Have you heard of the cycloid? It is parametrized by
$x = a\dfrac{\theta + \sin \theta}{2}$
$y = a\dfrac{1-\cos \theta}{2}$
and is the solution to
$\frac{{dx}}{{dy}} = \sqrt {\frac{{a - y}}{y}} $
Since your equation is
$\frac{{dy}}{{dt}} = \sqrt {\frac{{ay - b}}{y}} $
we can go like this:
Put
$\frac{{dt}}{{dy}} = \sqrt {\frac{y}{{ay - b}}} $
Now let
$y = \frac{b}{a}{\cosh ^2}\theta $
We get
$dt = \frac{{2b}}{{{a^{3/2}}}}{\cosh ^2}\theta d\theta $
So
$dt = \frac{{2b}}{{{a^{3/2}}}}\left( {\frac{1}{2} + \frac{{\cosh 2\theta }}{2}} \right)d\theta $
and integrating gives
$t = \frac{{2b}}{{{a^{3/2}}}}\left( {\frac{{2\theta }}{4} + \frac{{\sinh 2\theta }}{4}} \right)+C$
So your solution is parametrized by ($\phi = 2\theta$, suppose initial conditions make $C=0$)

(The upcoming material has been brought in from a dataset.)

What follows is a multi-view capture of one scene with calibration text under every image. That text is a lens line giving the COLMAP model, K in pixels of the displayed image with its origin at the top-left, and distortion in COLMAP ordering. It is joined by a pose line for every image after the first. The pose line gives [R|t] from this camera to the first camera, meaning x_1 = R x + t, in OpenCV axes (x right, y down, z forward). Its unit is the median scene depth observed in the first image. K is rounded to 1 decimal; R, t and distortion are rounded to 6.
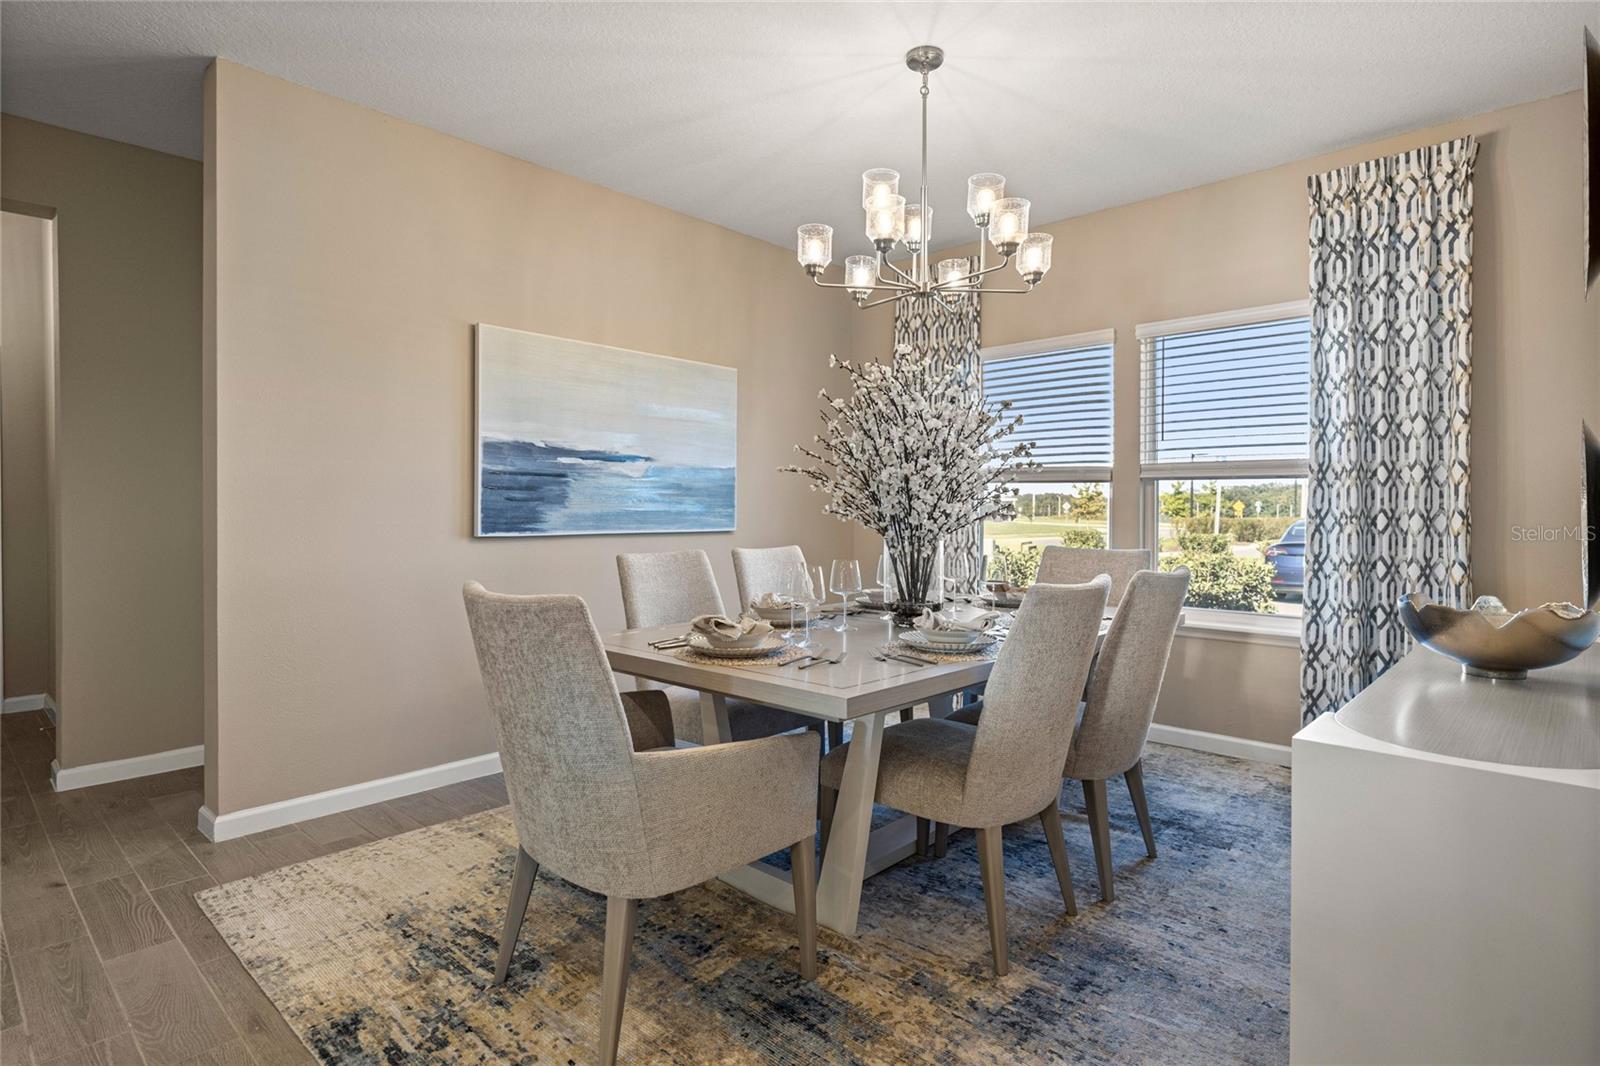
lens RADIAL K [[818.8, 0, 812.5], [0, 818.8, 519.5], [0, 0, 1]] dist [0.006844, 0.000646]
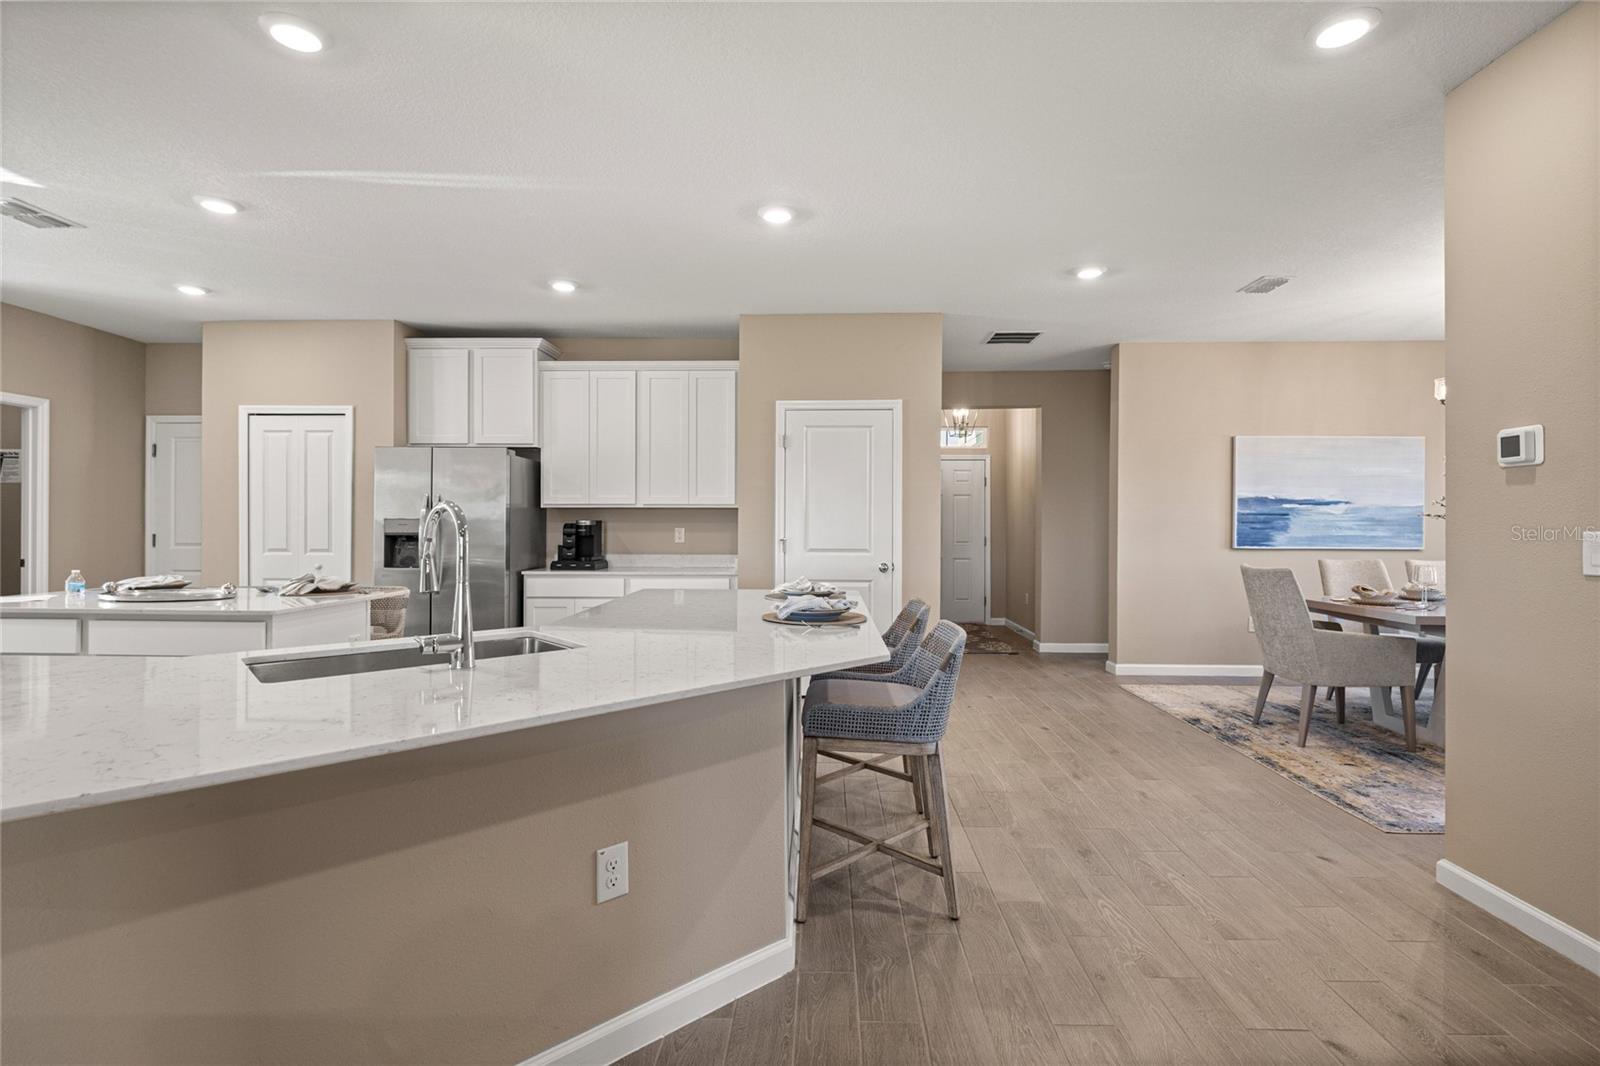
lens RADIAL K [[748.7, 0, 801.2], [0, 748.7, 519.8], [0, 0, 1]] dist [0.001087, 0.000128]
pose [[0.640319, -0.003653, -0.768100, 0.272475], [-0.013662, 0.999776, -0.016145, -0.002717], [0.767987, 0.020832, 0.640126, -0.855438]]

$\eqalign{ & y = \frac{b}{{2a}}\left( {1 + \cosh \phi } \right) \cr & t = \frac{b}{{2{a^{3/2}}}}\left( {\phi + \sinh \phi } \right) \cr} $
In the same way the cycloid is a "deformed" circumeference your solution is a "deformed" hiperbola. The cycloid has a closed form for $(x,y)$ coordinates so you might be able to find one for the above curve.